While one arm of the Brussels bureaucracy – the European Commission – sent a warning to the big tax-avoiding tech firms with its Apple ruling, another has recently made their day. And possibly ruined Denis O'Brien's at the same time.
The Body of European Regulators for Electronic Communications (Berec) last week issued new guidelines about net neutrality that appear to have put the kibosh on O'Brien's plan to rally global telecommunications providers to give the likes of Google and Facebook a bloody nose by blocking their ads.
Berec says mobile phone companies, in particular, “should not block, slow down, alter, restrict, interfere with, degrade or discriminate advertising when providing” internet services to their customers. That appears to be that, then.
This means European mobile operators will now be prevented from rolling out the sort of network-wide ad-blocking technology that O’Brien’s Digicel has installed on its entire system across the Caribbean.
Closely aligned
It also means that Three, the second-biggest operator in Ireland, will no longer be able to pilot ad-blocking technology across its network in the UK. The Irish unit of Three is closely aligned with the British division. If it had worked in the UK, it was only a matter of time before it reached Ireland.
Google, Facebook and the others can now breathe a little easier, as can smaller publishers such as the online sites of newspaper publishers, who would have been caught in the middle if network-wide ad-blocking had entered vogue.
O’Brien’s idea had been to force the big web publishers to give his telco a slice of their enormous advertising revenues, achieved on the back of Digicel’s vast infrastructural investment, by threatening to otherwise block their ads.
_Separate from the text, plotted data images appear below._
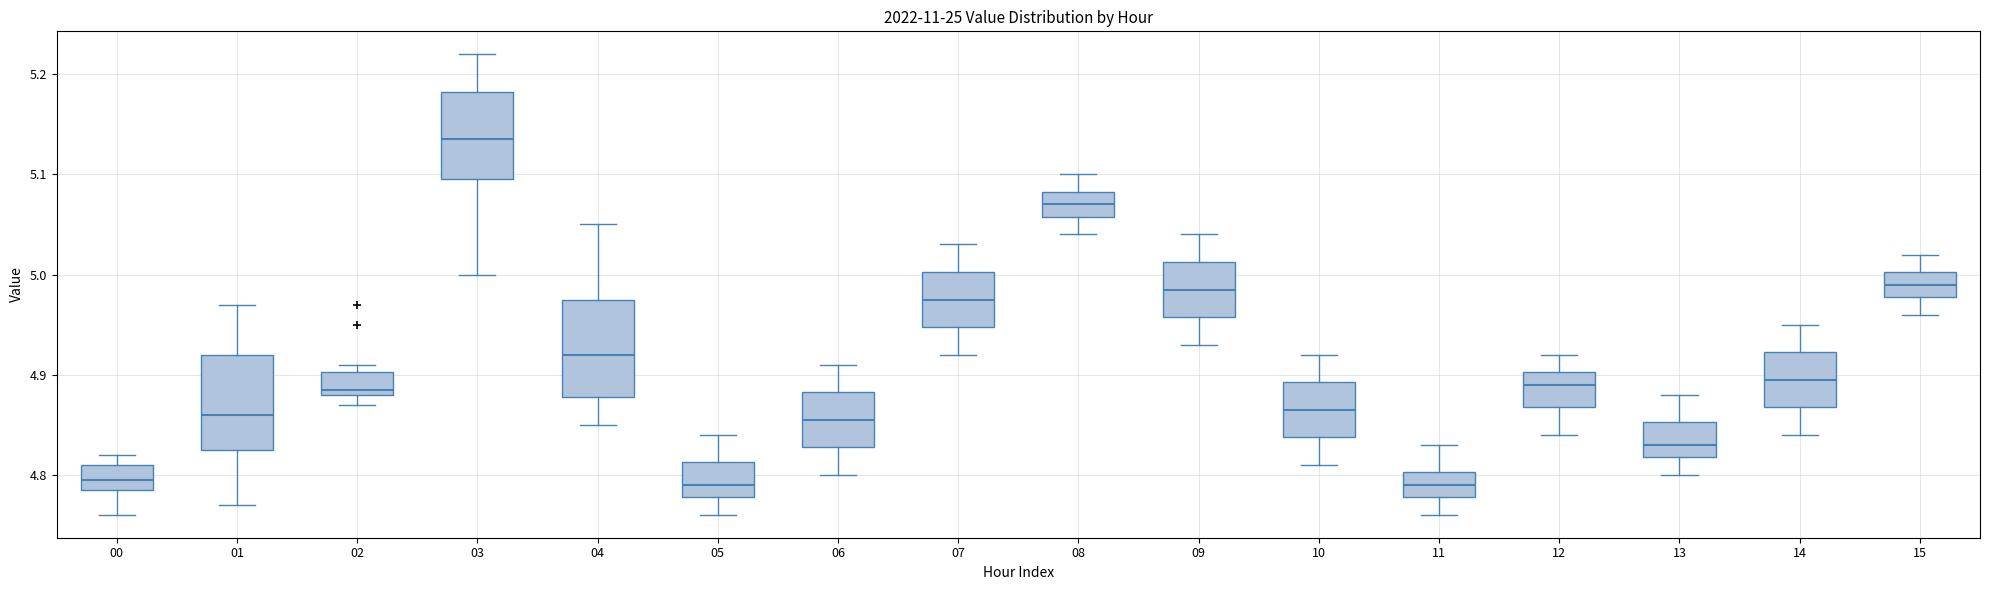

Reading left to right, read every box against the y-axis: the position of its median line, the range the box covers, and the ends of its whiskers. The values are not printed on the chart, so give them approximately, as read against the axis.

00: median 4.80, box 4.79 to 4.81, whiskers 4.76 to 4.82
01: median 4.86, box 4.83 to 4.92, whiskers 4.77 to 4.97
02: median 4.89, box 4.88 to 4.90, whiskers 4.87 to 4.91
03: median 5.14, box 5.10 to 5.18, whiskers 5.00 to 5.22
04: median 4.92, box 4.88 to 4.98, whiskers 4.85 to 5.05
05: median 4.79, box 4.78 to 4.81, whiskers 4.76 to 4.84
06: median 4.86, box 4.83 to 4.88, whiskers 4.80 to 4.91
07: median 4.98, box 4.95 to 5.00, whiskers 4.92 to 5.03
08: median 5.07, box 5.06 to 5.08, whiskers 5.04 to 5.10
09: median 4.99, box 4.96 to 5.01, whiskers 4.93 to 5.04
10: median 4.87, box 4.84 to 4.89, whiskers 4.81 to 4.92
11: median 4.79, box 4.78 to 4.80, whiskers 4.76 to 4.83
12: median 4.89, box 4.87 to 4.90, whiskers 4.84 to 4.92
13: median 4.83, box 4.82 to 4.85, whiskers 4.80 to 4.88
14: median 4.90, box 4.87 to 4.92, whiskers 4.84 to 4.95
15: median 4.99, box 4.98 to 5.00, whiskers 4.96 to 5.02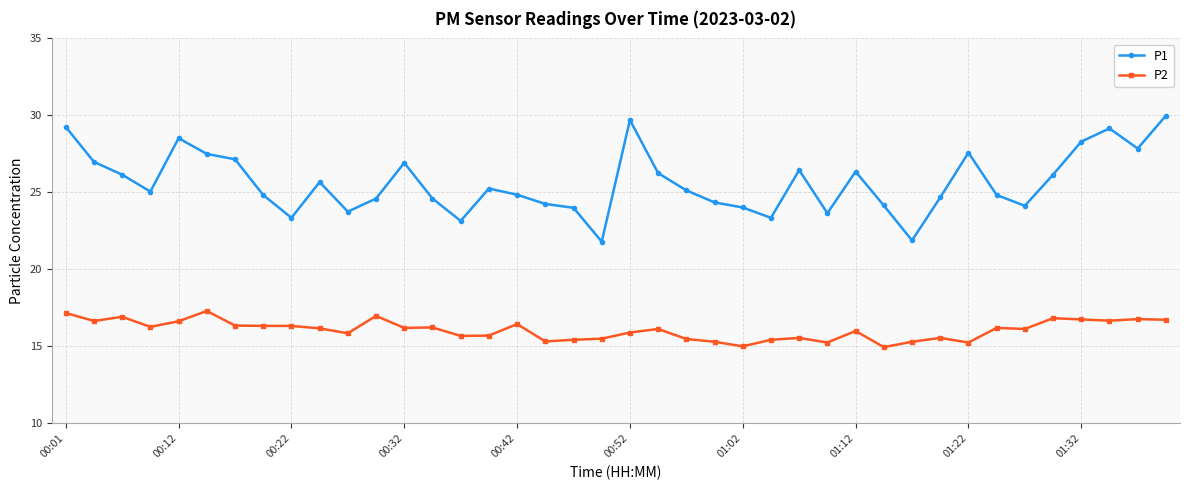

Which series has the largest total across all categories?

P1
He thought of them as data-munching freeloaders.
Google and Facebook could easily live with having their ads expunged from a regional network in the Caribbean. O'Brien, however, was also rallying the bigger operators, such as Vodafone, to consider installing the technology across Europe. That would have been far more dangerous for the US giants.
With Europe seemingly now off the agenda as far as network-wide ad blocking goes, it is hard to see where O’Brien’s campaign can go from here in terms of increasing his leverage.
O'Brien once accused Mark Zuckerberg of being "like the guy who comes to your party and drinks your champagne, and kisses your girls". In Europe, at least, it looks like he may also get to take them home.